Big banks are poised for a long-sought win.
Regulators on Wednesday are expected to unveil their rewrite of a post-financial crisis rule that barred banks from making risky trades with their own money, including customer deposits.
The changes are not expected to be sweeping, but they are expected to make it easier for banks to gain exemptions.
The provision, known as the Volcker rule, was a landmark piece of Dodd-Frank, the financial reform law enacted in 2010. It bans what’s known as proprietary trading, and blocks banks from taking big stakes in hedge funds or private-equity firms.
The rule was named for Paul Volcker, a former Federal Reserve chair. Banks have said for years that the rule is too complex and difficult to comply with.
Five federal agencies — the Fed, the SEC, the FDIC, the Office of the Comptroller of the Currency and the Commodity Futures Trading Commission — have been working on the rewrite.
It is not expected to lift the ban on proprietary trading. But it is expected to soften the rule. Banks say it’s too difficult now to determine what’s proper trading, the buying and selling of securities that helps financial markets function smoothly, and what’s not.
“We want banks to be able to engage in market making and provide liquidity to financial markets with less fasting and prayer about their compliance with the Volcker rule,” Randal Quarles, the Fed’s vice chairman for supervision, said in a speech to bankers in March.
Wall Street analysts are expecting the rewrite to be modest.
“This is not a radical change, and the results for the biggest banks may be less than the headlines would suggest,” Jaret Seiberg, an analyst at Cowen Washington Research Group, wrote in a note to clients on Tuesday.
Still, for regulators, it’s yet another tilt toward the industry since President Trump took office.
Thousands of community and regional banks won a reprieve last week from some of the toughest post-crisis rules under Dodd-Frank. Among the changes signed into law by Trump, banks with less than $10 billion in assets will no longer have to comply with the proprietary-trading rule.
The initial plan by regulators is expected to eliminate certain requirements to make it easier for banks to hedge against losses.
Bankers have long lamented that steep compliance costs made it harder to reap the benefits of exemptions tucked into the rule, which came into effect in 2015. It took years for regulators to finalize a plan that would prevent banks from making speculative market bets with their own money.

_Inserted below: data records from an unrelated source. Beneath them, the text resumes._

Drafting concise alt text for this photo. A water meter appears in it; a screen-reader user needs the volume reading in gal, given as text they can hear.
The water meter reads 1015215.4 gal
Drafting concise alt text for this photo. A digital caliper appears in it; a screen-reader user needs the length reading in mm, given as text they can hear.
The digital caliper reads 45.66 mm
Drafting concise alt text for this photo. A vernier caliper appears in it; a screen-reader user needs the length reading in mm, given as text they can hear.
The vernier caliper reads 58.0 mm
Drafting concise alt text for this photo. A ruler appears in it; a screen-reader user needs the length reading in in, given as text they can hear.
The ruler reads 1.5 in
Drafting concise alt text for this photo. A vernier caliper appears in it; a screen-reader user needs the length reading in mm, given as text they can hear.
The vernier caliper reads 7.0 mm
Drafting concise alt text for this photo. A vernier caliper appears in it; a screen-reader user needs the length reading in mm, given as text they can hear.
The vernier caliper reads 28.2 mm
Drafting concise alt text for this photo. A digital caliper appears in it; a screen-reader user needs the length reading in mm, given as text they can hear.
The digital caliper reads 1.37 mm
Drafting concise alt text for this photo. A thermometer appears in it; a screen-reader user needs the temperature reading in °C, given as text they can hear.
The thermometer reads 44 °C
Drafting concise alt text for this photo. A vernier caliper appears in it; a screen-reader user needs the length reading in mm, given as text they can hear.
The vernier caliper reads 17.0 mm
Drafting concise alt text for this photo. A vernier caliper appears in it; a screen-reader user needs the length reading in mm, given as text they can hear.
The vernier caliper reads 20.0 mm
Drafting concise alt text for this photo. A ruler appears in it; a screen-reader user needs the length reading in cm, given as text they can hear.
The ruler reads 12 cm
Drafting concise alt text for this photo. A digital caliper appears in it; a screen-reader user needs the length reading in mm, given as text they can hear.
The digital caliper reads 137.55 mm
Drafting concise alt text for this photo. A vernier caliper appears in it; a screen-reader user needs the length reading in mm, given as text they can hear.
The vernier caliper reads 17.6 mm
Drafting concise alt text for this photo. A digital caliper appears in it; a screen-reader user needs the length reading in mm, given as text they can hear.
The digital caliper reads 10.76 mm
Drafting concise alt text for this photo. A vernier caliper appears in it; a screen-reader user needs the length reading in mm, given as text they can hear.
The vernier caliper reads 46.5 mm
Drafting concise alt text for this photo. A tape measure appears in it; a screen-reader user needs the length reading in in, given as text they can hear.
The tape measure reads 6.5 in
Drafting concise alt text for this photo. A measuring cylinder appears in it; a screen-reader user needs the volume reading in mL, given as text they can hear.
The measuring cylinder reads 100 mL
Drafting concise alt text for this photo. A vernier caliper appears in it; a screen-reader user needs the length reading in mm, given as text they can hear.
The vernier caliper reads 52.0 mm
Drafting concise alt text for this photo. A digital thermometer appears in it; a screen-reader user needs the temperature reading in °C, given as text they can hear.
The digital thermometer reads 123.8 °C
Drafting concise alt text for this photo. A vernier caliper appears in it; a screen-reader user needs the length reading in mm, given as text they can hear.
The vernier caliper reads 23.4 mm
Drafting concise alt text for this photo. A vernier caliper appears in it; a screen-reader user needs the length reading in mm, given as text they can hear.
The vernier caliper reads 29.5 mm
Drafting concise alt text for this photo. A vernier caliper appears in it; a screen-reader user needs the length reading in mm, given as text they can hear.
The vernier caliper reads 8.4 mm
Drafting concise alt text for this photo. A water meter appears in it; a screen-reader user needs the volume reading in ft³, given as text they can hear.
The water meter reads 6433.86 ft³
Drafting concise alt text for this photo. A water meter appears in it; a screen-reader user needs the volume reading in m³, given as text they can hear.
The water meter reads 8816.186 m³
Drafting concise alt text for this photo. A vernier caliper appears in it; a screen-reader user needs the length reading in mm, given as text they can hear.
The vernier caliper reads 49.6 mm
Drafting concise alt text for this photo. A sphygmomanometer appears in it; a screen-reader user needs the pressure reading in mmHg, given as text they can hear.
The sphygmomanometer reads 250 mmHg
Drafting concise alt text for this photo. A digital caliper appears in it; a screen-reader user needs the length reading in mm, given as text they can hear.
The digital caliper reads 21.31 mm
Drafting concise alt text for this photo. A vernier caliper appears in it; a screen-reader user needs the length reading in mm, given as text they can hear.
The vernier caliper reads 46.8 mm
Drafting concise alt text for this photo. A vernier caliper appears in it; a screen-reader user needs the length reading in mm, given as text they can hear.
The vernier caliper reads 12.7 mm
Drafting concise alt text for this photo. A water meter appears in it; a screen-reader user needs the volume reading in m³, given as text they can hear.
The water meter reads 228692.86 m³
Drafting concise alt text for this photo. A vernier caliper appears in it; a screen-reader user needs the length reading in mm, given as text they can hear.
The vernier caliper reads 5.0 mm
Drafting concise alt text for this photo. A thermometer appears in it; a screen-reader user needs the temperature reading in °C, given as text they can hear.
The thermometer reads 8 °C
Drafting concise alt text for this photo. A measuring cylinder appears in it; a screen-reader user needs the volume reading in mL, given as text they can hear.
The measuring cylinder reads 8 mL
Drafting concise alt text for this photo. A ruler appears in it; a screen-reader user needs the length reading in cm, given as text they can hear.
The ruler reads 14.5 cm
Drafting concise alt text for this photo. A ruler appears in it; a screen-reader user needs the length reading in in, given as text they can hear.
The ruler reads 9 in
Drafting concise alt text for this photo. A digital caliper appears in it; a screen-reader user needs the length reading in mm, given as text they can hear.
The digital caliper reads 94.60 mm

The Fed will be the first among the agencies to consider the proposal on Wednesday. And it will probably be months before changes take effect.
“A final rule in 2018 is no sure thing,” Ian Katz, an analyst at Capital Alpha Partners wrote in a report this week.
The FDIC, which meets on Thursday, is the next agency scheduled to consider the plan. The CFTC has scheduled its meeting for June 4. Each agency must sign off on changes and vote on whether to seek public comment.
Isaac Boltansky, director of policy research at Compass Point Research & Trading, said in an analyst note that changing the rule will be a “lengthy process,” with five agencies in charge.
House lawmakers are hoping to streamline that process by proposing the Fed be in charge of overseeing how banks adhere to the Volcker rule. But the effect could be limited, Boltansky said.